Monday, September 1, 2014

A Gatsbean Odyssey: The American Dream (7/7)



“So we beat on, boats against the current, borne back ceaselessly into the past.” –F. Scott Fitzgerald, The Great Gatsby

 
1925. 1968. 1971. 2014. Here we are 92 years after the publication of The Great Gatsby, 46 after the crest of the 1960s countercultural movement, and 43 after the appearance of Fear and Loathing in Las Vegas, and what of the American Dream now?

If we define the American Dream as the ability of anyone to become anything they want and we measure that dream by upward mobility and a growing middle class, the obvious answer is that it is endangered. Every statistic that hasn’t been cooked by a conservative think tank so it can be pushed by a con-artist politician indicates a now decades-long trend of the vast majority of folk working harder for less. Meanwhile, the upper crust are looking a lot more like their counterparts in Gatsby’s day: beyond reach.

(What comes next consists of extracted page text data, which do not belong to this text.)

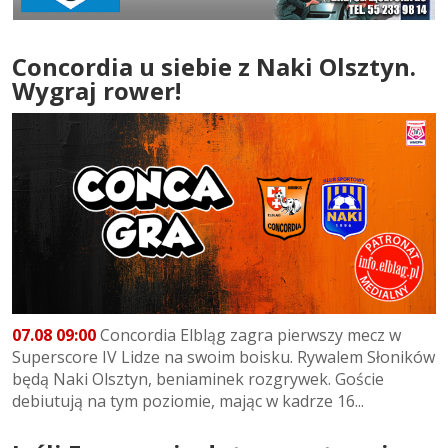
Concordia u siebie z Naki Olsztyn.
Wygraj rower!
07.08 09:00
Concordia Elbląg zagra pierwszy mecz w
Superscore IV Lidze na swoim boisku. Rywalem Słoników
będą Naki Olsztyn, beniaminek rozgrywek. Goście
debiutują na tym poziomie, mając w kadrze 16...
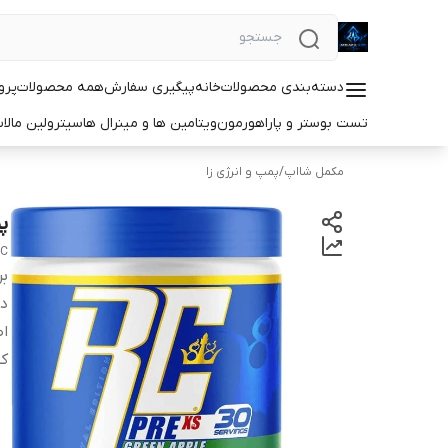
دسته‌بندی محصولات
خانه
پیگیری سفارش
همه محصولات
پرو
تست بوستر و پاراهورمون
ویتامین ها و مینرال ها
سیترولین مالا
مکمل شااپ
/
پمپ و انرژی زا
پم
RC
بر
دس
اص
کش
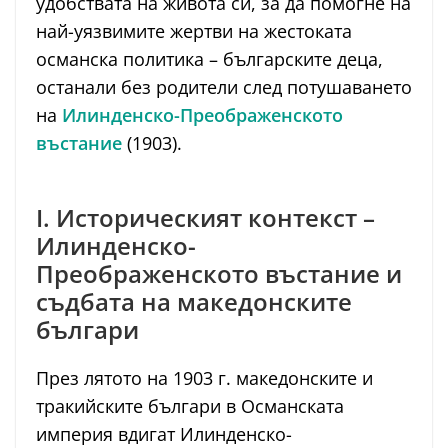
удобствата на живота си, за да помогне на
най-уязвимите жертви на жестоката
османска политика – българските деца,
останали без родители след потушаването
на
Илинденско-Преображенското
въстание
(1903).
I. Историческият контекст –
Илинденско-
Преображенското въстание и
съдбата на македонските
българи
През лятото на 1903 г. македонските и
тракийските българи в Османската
империя вдигат Илинденско-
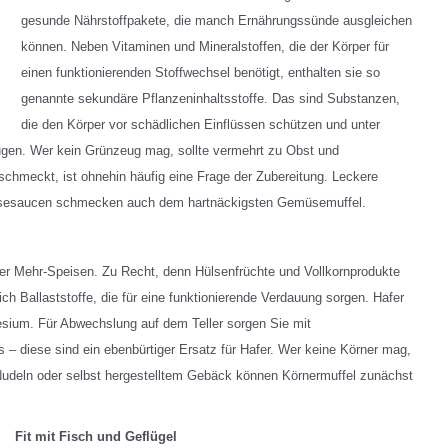
gesunde Nährstoffpakete, die manch Ernährungssünde ausgleichen
können. Neben Vitaminen und Mineralstoffen, die der Körper für
einen funktionierenden Stoffwechsel benötigt, enthalten sie so
genannte sekundäre Pflanzeninhaltsstoffe. Das sind Substanzen,
die den Körper vor schädlichen Einflüssen schützen und unter
gen. Wer kein Grünzeug mag, sollte vermehrt zu Obst und
chmeckt, ist ohnehin häufig eine Frage der Zubereitung. Leckere
müsesaucen schmecken auch dem hartnäckigsten Gemüsemuffel.
der Mehr-Speisen. Zu Recht, denn Hülsenfrüchte und Vollkornprodukte
ich Ballaststoffe, die für eine funktionierende Verdauung sorgen. Hafer
sium. Für Abwechslung auf dem Teller sorgen Sie mit
 – diese sind ein ebenbürtiger Ersatz für Hafer. Wer keine Körner mag,
 Nudeln oder selbst hergestelltem Gebäck können Körnermuffel zunächst
Fit mit Fisch und Geflügel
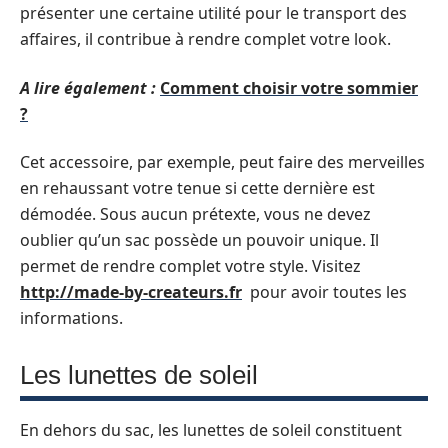
présenter une certaine utilité pour le transport des
affaires, il contribue à rendre complet votre look.
A lire également :
Comment choisir votre sommier
?
Cet accessoire, par exemple, peut faire des merveilles
en rehaussant votre tenue si cette dernière est
démodée. Sous aucun prétexte, vous ne devez
oublier qu’un sac possède un pouvoir unique. Il
permet de rendre complet votre style. Visitez
http://made-by-createurs.fr
pour avoir toutes les
informations.
Les lunettes de soleil
En dehors du sac, les lunettes de soleil constituent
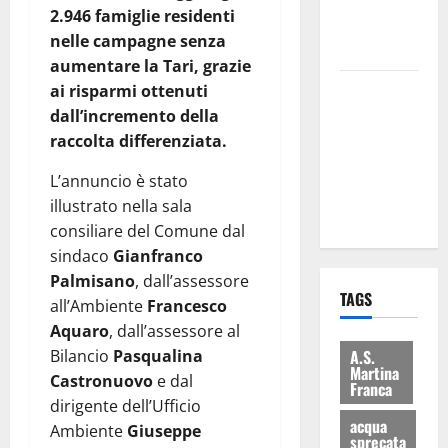
atti su Tari,
2.946 famiglie residenti
rifiuti e
nelle campagne senza
bilancio”
aumentare la Tari, grazie
Martina
ai risparmi ottenuti
Franca: Il
dall’incremento della
sindaco non
raccolta differenziata.
ha fatto le
L’annuncio è stato
scuse alla
illustrato nella sala
Lillo
consiliare del Comune dal
sindaco
Gianfranco
Palmisano
, dall’assessore
TAGS
all’Ambiente
Francesco
Aquaro
, dall’assessore al
A.S.
Bilancio
Pasqualina
Martina
Castronuovo
e dal
Franca
dirigente dell’Ufficio
acqua
Ambiente
Giuseppe
sprecata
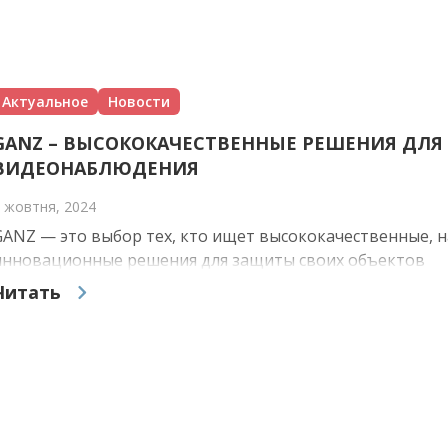
Актуальное
Новости
GANZ – ВЫСОКОКАЧЕСТВЕННЫЕ РЕШЕНИЯ ДЛЯ
ВИДЕОНАБЛЮДЕНИЯ
 жовтня, 2024
GANZ — это выбор тех, кто ищет высококачественные, 
инновационные решения для защиты своих объектов
Читать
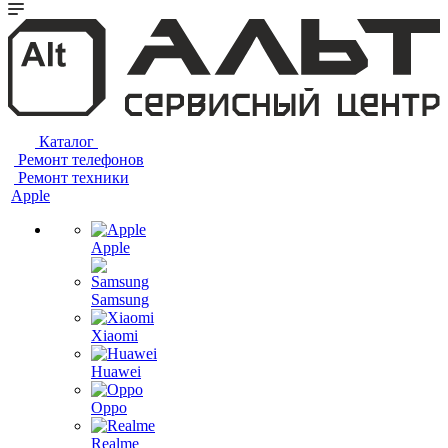
Каталог
Ремонт телефонов
Ремонт техники
Apple
Apple
Samsung
Xiaomi
Huawei
Oppo
Realme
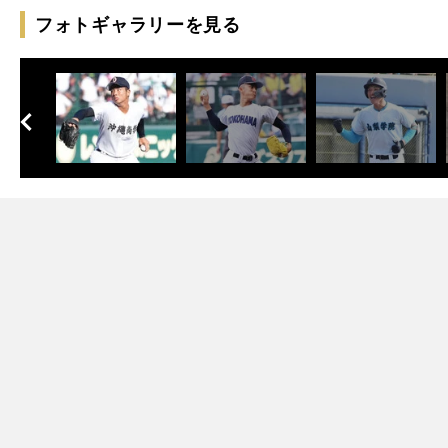
フォトギャラリーを見る
へ
次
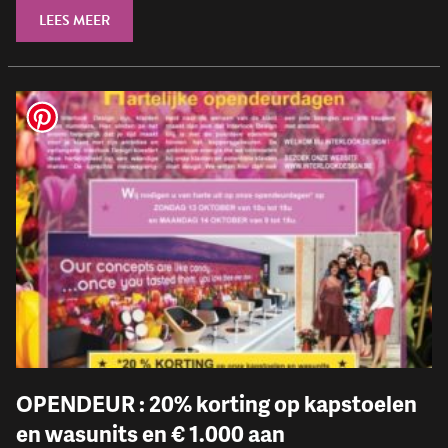
LEES MEER
OPENDEUR : 20% korting op kapstoelen
en wasunits en € 1.000 aan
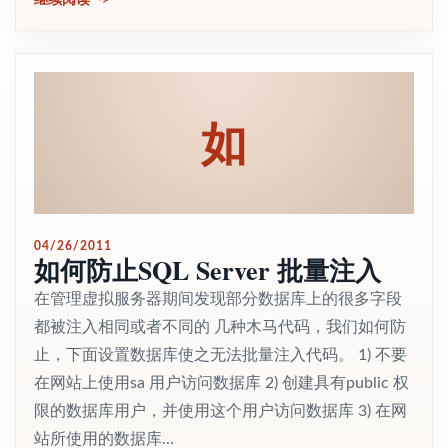
继续阅读
如
04/26/2011
如何防止SQL Server 批量注入
在管理虚拟服务器期间发现部分数据库上的很多字段
都被注入相同或者不同的 几种木马代码，我们如何防
止，下面设置数据库使之无法批量注入代码。 1) 不要
在网站上使用sa 用户访问数据库 2) 创建具有public 权
限的数据库用户，并使用这个用户访问数据库 3) 在网
站所使用的数据库...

Economists tell us economic collapses are cyclical, so there will be more. As the Great Recession that began in 2008 taught us, the individuals and institutions where wealth has accumulated the most are largely immune. A couple years later, the very designers of the crisis begin posting record profits and raising executive compensation to new levels. This isn’t the old money of the Buchanans in The Great Gatsby, it’s the new money of Wall Street, but in the 21st Century, those with it are much like the Buchanans in that they ruin lives and then withdraw behind their money.

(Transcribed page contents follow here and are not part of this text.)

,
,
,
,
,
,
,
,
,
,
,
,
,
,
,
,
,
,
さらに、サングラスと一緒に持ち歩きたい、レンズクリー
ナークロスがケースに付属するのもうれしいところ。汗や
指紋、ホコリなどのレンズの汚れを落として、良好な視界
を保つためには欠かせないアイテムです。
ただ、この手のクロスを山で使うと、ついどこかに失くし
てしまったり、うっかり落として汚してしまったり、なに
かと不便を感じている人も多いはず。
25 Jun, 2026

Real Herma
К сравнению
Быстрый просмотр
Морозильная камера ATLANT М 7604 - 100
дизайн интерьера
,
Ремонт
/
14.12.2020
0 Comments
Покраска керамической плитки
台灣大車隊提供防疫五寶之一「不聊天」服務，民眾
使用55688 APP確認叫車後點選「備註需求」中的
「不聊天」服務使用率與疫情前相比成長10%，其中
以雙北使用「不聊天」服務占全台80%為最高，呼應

But seeing the American Dream in terms of money and what it can buy, whether goods or good times, is part of the problem. Against it, Fitzgerald offers Gatsby’s incredible self-control and aptitude for self-reinvention, and Thompson offers the liberating movements of the Sixties. Neither seemed to believe the orthodox American Dream--the pursuit of money--had much to offer in the way of personal fulfillment.

What is available to us today as a counter-American Dream? Money and technology dominate our lives more than ever, and ever since the rise of capitalism, increasingly the only means of fighting back are part of the very system that is the problem. Many intellectuals of the left, since at least the Frankfurt School, have been skeptical that any significant revolution, even spiritual, is possible under such conditions, but perhaps social improvement can be made in small increments.

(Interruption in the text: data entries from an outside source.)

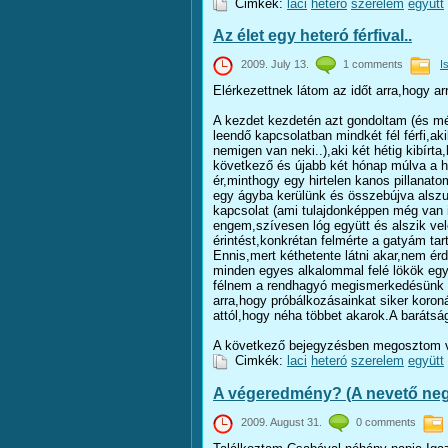
Cimkék:
laci
heteró
szerelem
együtt
Az élet egy heteró férfival..
2009. July 13.
1 comments
I
Elérkezettnek látom az időt arra,hogy a
A kezdet kezdetén azt gondoltam (és még
leendő kapcsolatban mindkét fél férfi,a
nemigen van neki..),aki két hétig kibír
következő és újabb két hónap múlva a h
ér,minthogy egy hirtelen kanos pillana
egy ágyba kerülünk és összebújva alszun
kapcsolat (ami tulajdonképpen még van is
engem,szívesen lóg együtt és alszik vele
érintést,konkrétan felmérte a gatyám t
Ennis,mert kéthetente látni akar,nem ér
minden egyes alkalommal felé lökök egy 
félnem a rendhagyó megismerkedésünk mia
arra,hogy próbálkozásainkat siker koro
attól,hogy néha többet akarok.A barátsá
A következő bejegyzésben megosztom vel
Cimkék:
laci
heteró
szerelem
együtt
A végeredmény? (A nevető ne
2009. August 31.
0 comments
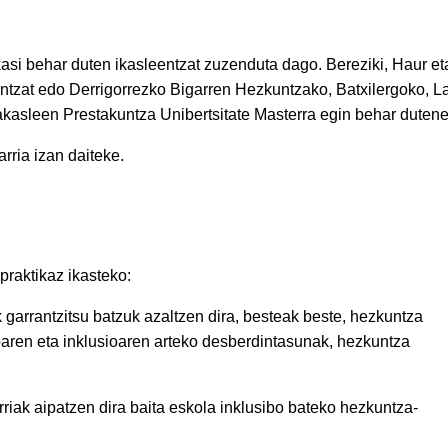
kasi behar duten ikasleentzat zuzenduta dago. Bereziki, Haur et
tzat edo Derrigorrezko Bigarren Hezkuntzako, Batxilergoko, L
akasleen Prestakuntza Unibertsitate Masterra egin behar dutene
rria izan daiteke.
 praktikaz ikasteko:
garrantzitsu batzuk azaltzen dira, besteak beste, hezkuntza
ioaren eta inklusioaren arteko desberdintasunak, hezkuntza
riak aipatzen dira baita eskola inklusibo bateko hezkuntza-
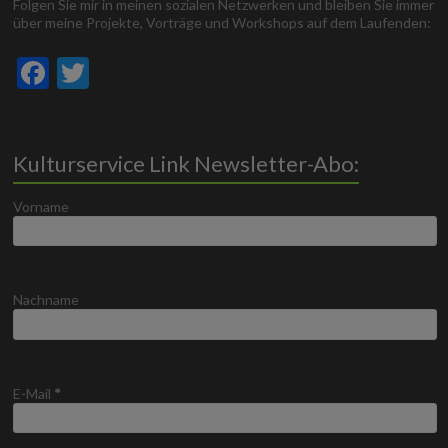
Folgen Sie mir in meinen sozialen Netzwerken und bleiben Sie immer
über meine Projekte, Vorträge und Workshops auf dem Laufenden:
F
T
ac
w
e
itt
b
er
Kulturservice Link Newsletter-Abo:
o
Vorname
o
k
Nachname
E-Mail
*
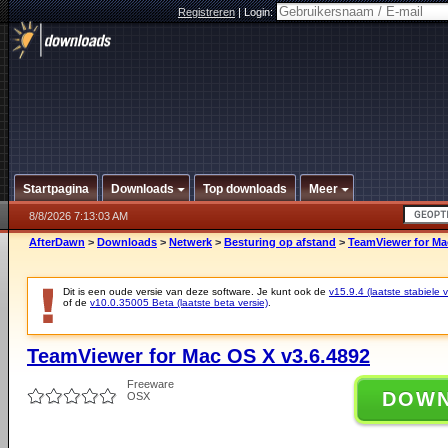
Registreren
|
Login:
Startpagina
Downloads
Top downloads
Meer
8/8/2026 7:13:03 AM
AfterDawn
>
Downloads
>
Netwerk
>
Besturing op afstand
>
TeamViewer for Ma
Dit is een oude versie van deze software. Je kunt ook de
v15.9.4 (laatste stabiele v
of de
v10.0.35005 Beta (laatste beta versie)
.
TeamViewer for Mac OS X v3.6.4892
Freeware
DOW
OSX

It’s better than nothing. And if I learned anything wrestling with Cornel West’s The American Evasion of Philosophy, it is that progressive change is part of that peculiarly American brand of philosophy known as pragmatism. So perhaps there is hope for us as Americans and we are not doomed, like Gatsby reaching for the green light on Daisy’s pier, to never grasp what we seek.

 

And with that, I return to Ithaca, hopefully having achieved a better understanding of The Great Gatsby. Odysseus had a lot of work to do after his return, and I doubt I am done with The Great Gatsby, but for the present, I’m content to put the book back on the shelf.